**Available data**
------------------------
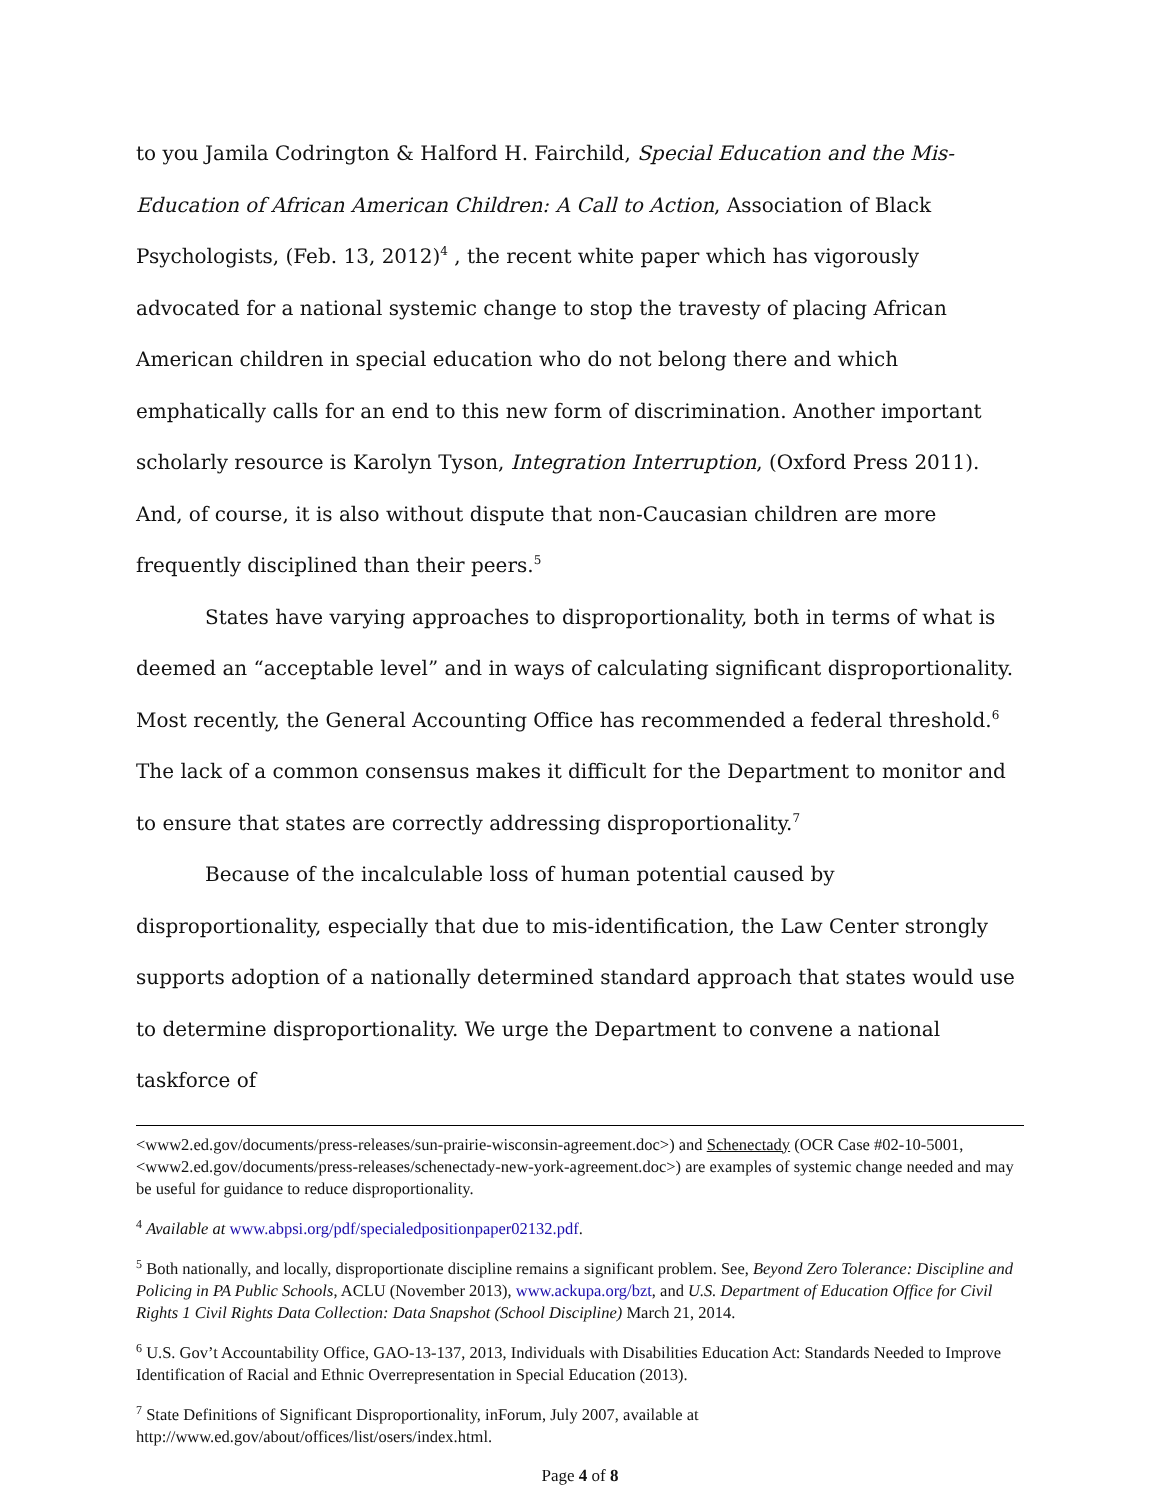to you Jamila Codrington & Halford H. Fairchild, Special Education and the Mis-Education of African American Children: A Call to Action, Association of Black Psychologists, (Feb. 13, 2012)<sup>4</sup> , the recent white paper which has vigorously advocated for a national systemic change to stop the travesty of placing African American children in special education who do not belong there and which emphatically calls for an end to this new form of discrimination. Another important scholarly resource is Karolyn Tyson, Integration Interruption, (Oxford Press 2011). And, of course, it is also without dispute that non-Caucasian children are more frequently disciplined than their peers.<sup>5</sup>
States have varying approaches to disproportionality, both in terms of what is deemed an “acceptable level” and in ways of calculating significant disproportionality. Most recently, the General Accounting Office has recommended a federal threshold.<sup>6</sup> The lack of a common consensus makes it difficult for the Department to monitor and to ensure that states are correctly addressing disproportionality.<sup>7</sup>
Because of the incalculable loss of human potential caused by disproportionality, especially that due to mis-identification, the Law Center strongly supports adoption of a nationally determined standard approach that states would use to determine disproportionality. We urge the Department to convene a national taskforce of
<www2.ed.gov/documents/press-releases/sun-prairie-wisconsin-agreement.doc>) and Schenectady (OCR Case #02-10-5001, <www2.ed.gov/documents/press-releases/schenectady-new-york-agreement.doc>) are examples of systemic change needed and may be useful for guidance to reduce disproportionality.
<sup>4</sup> Available at www.abpsi.org/pdf/specialedpositionpaper02132.pdf.
<sup>5</sup> Both nationally, and locally, disproportionate discipline remains a significant problem. See, Beyond Zero Tolerance: Discipline and Policing in PA Public Schools, ACLU (November 2013), www.ackupa.org/bzt, and U.S. Department of Education Office for Civil Rights 1 Civil Rights Data Collection: Data Snapshot (School Discipline) March 21, 2014.
<sup>6</sup> U.S. Gov’t Accountability Office, GAO-13-137, 2013, Individuals with Disabilities Education Act: Standards Needed to Improve Identification of Racial and Ethnic Overrepresentation in Special Education (2013).
<sup>7</sup> State Definitions of Significant Disproportionality, inForum, July 2007, available at http://www.ed.gov/about/offices/list/osers/index.html.
Page 4 of 8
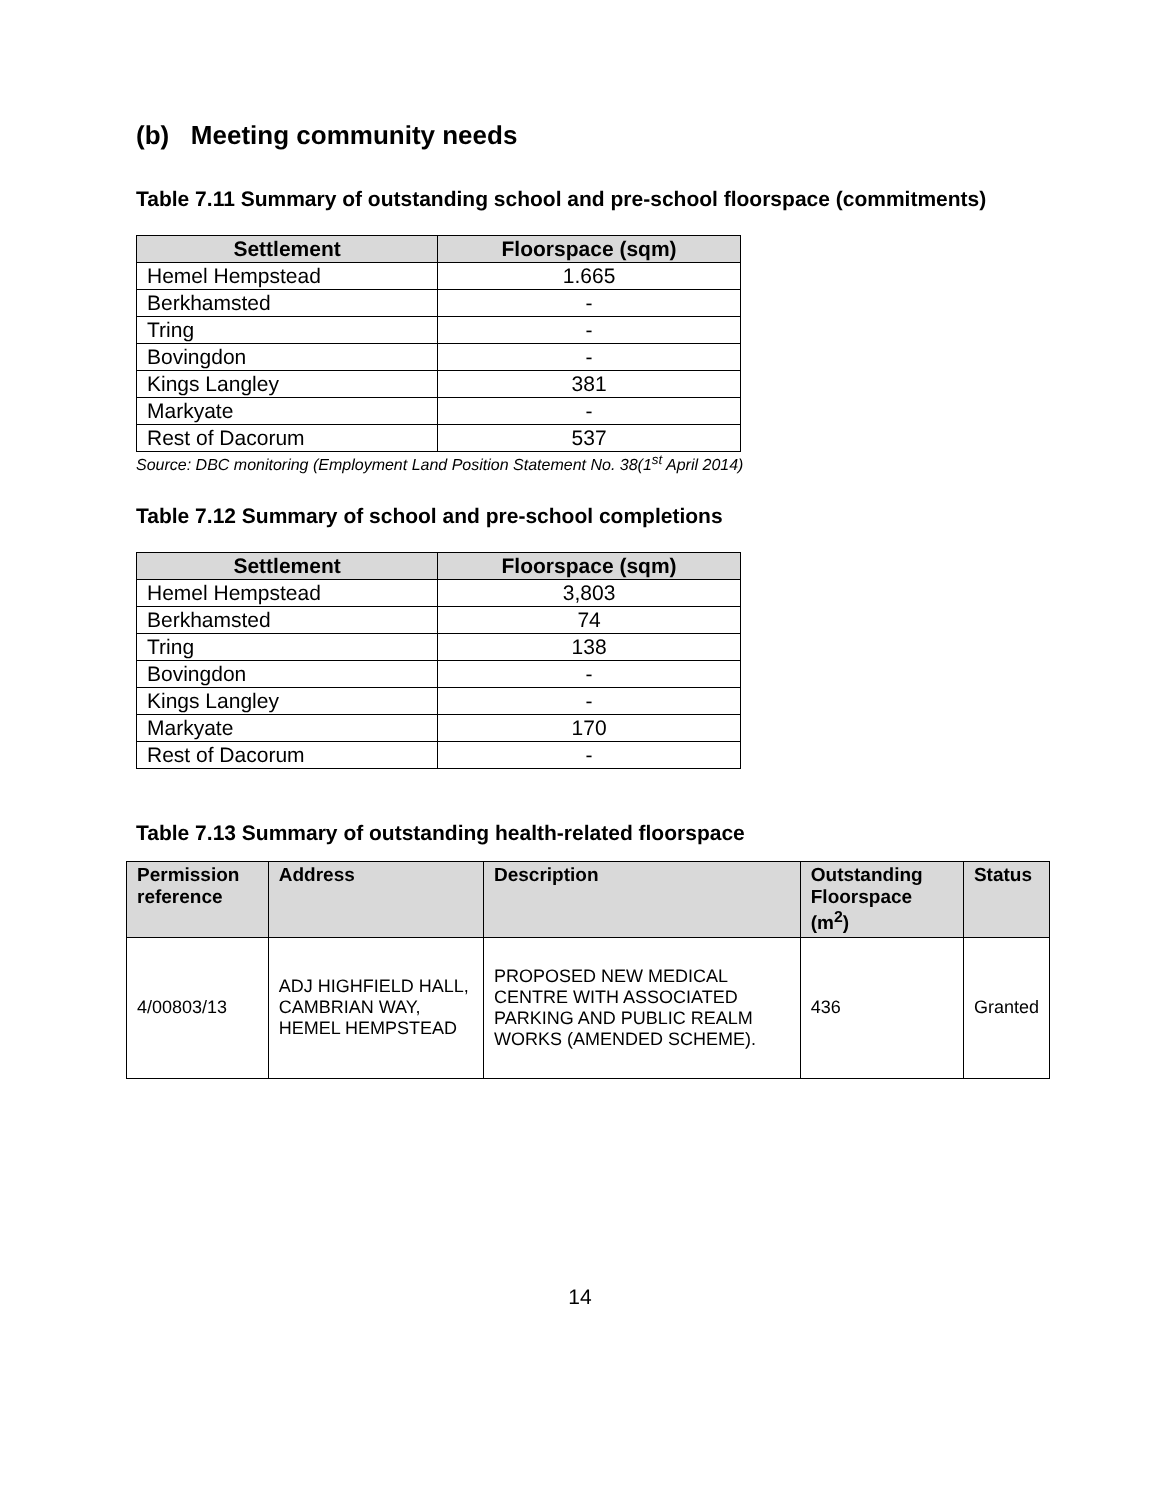(b) Meeting community needs
Table 7.11 Summary of outstanding school and pre-school floorspace (commitments)
| Settlement | Floorspace (sqm) |
| --- | --- |
| Hemel Hempstead | 1.665 |
| Berkhamsted | - |
| Tring | - |
| Bovingdon | - |
| Kings Langley | 381 |
| Markyate | - |
| Rest of Dacorum | 537 |
Source: DBC monitoring (Employment Land Position Statement No. 38(1<sup>st</sup> April 2014)
Table 7.12 Summary of school and pre-school completions
| Settlement | Floorspace (sqm) |
| --- | --- |
| Hemel Hempstead | 3,803 |
| Berkhamsted | 74 |
| Tring | 138 |
| Bovingdon | - |
| Kings Langley | - |
| Markyate | 170 |
| Rest of Dacorum | - |
Table 7.13 Summary of outstanding health-related floorspace
| Permission reference | Address | Description | Outstanding Floorspace (m<sup>2</sup>) | Status |
| --- | --- | --- | --- | --- |
| 4/00803/13 | ADJ HIGHFIELD HALL, CAMBRIAN WAY, HEMEL HEMPSTEAD | PROPOSED NEW MEDICAL CENTRE WITH ASSOCIATED PARKING AND PUBLIC REALM WORKS (AMENDED SCHEME). | 436 | Granted |
14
------------------------
**The task**
Filter the entries above down to the lines containing the word "nationally".

**Written reply**
Because of the incalculable loss of human potential caused by disproportionality, especially that due to mis-identification, the Law Center strongly supports adoption of a nationally determined standard approach that states would use to determine disproportionality. We urge the Department to convene a national taskforce of
<sup>5</sup> Both nationally, and locally, disproportionate discipline remains a significant problem. See, Beyond Zero Tolerance: Discipline and Policing in PA Public Schools, ACLU (November 2013), www.ackupa.org/bzt, and U.S. Department of Education Office for Civil Rights 1 Civil Rights Data Collection: Data Snapshot (School Discipline) March 21, 2014.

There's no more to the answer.